▸ TEXT BLOCK:
○ ○ ○ ○

Yet hope is not just feeling or striving, according to Macquarrie (1978:11) it has a cognitive or intellectual aspect. ‘[I]t carries in itself a definite way of understanding both ourselves and the environing processes within which human life has its setting’  This provides us with a language to help make sense of things and to imagine change for the better – a ‘vocabulary of hope’. It helps us to critique the world as it is and our part in it, and not to just imagine change but also to plan it (Moltman 1967, 1971). It also allows us, and others, to ask questions of our hopes, to request evidence for our claims.

Education – being respectful, informed and wise

Education is wrapped up with who we are as learners and facilitators of learning – and how we are experienced by learners. In order to think about this it is helpful to look back at a basic distinction made by Erich Fromm (1979), amongst others, between having and being. Fromm approaches these as fundamental modes of existence. He saw them as two different ways of understanding ourselves and the world in which we live.
Having is concerned with owning, possessing and controlling. In it we want to ‘make everybody and everything’, including ourselves, our property (Fromm 1979: 33). It looks to objects and material possessions.

○ ○ ○ ○

Write the next part of the essay on hope and education, picking up right after its last sentence about having and material possessions. The data below comes from a separate source unrelated to this text.

▸ DATASET ENTRIES:
○ ○ ○ ○

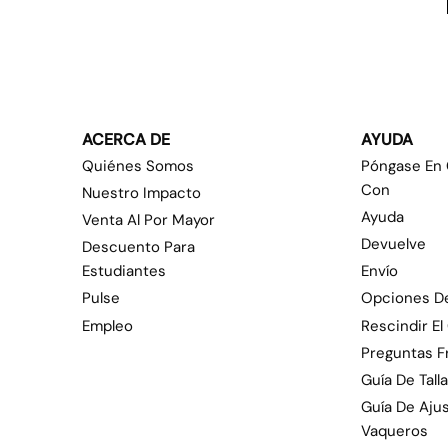
ACERCA DE
AYUDA
Quiénes Somos
Póngase En
Con
Nuestro Impacto
Ayuda
Venta Al Por Mayor
Devuelve
Descuento Para
Estudiantes
Envío
Pulse
Opciones D
Empleo
Rescindir El
Preguntas 
Guía De Tall
Guía De Aju
Vaqueros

○ ○ ○ ○

▸ RESPONSE AREA:
Being is rooted in love according to Fromm. It is concerned with shared experience and productive activity. Rather than seeking to possess and control, in this mode we engage with the world. We do not impose ourselves on others nor ‘interfere’ in their lives (see Smith and Smith 2008: 16-17).
These different orientations involve contrasting approaches to learning.
Students in the having mode must have but one aim; to hold onto what they have ‘learned’, either by entrusting it firmly to their memories or by carefully guarding their notes. They do not have to produce or create something new…. The process of learning has an entirely different quality for students in the being mode… Instead of being passive receptacles of words and ideas, they listen, they hear, and most important, they receive and they respond in an active, productive way. (Fromm 1979: 37-38)
In many ways this difference mirrors that between education and schooling. Schooling entails transmitting knowledge in manageable lumps so it can be stored and then used so that students can pass tests and have qualifications. Education involves engaging with others and the world. It entails being with others in a particular way. Here I want to explore three aspects – being respectful, informed and wise.

Being respectful

The process of education flows from a basic orientation of respect – respect for truth, others and themselves, and the world. It is an attitude or feeling which is carried through into concrete action, into the way we treat people, for example. Respect, as R. S. Dillon (2014) has reminded us, is derived from the Latin respicere, meaning ‘to look back at’ or ‘to look again’ at something. In other words, when we respect something we value it enough to make it our focus and to try to see it for what it is, rather than what we might want it to be. It is so important that it calls for our recognition and our regard – and we choose to respond.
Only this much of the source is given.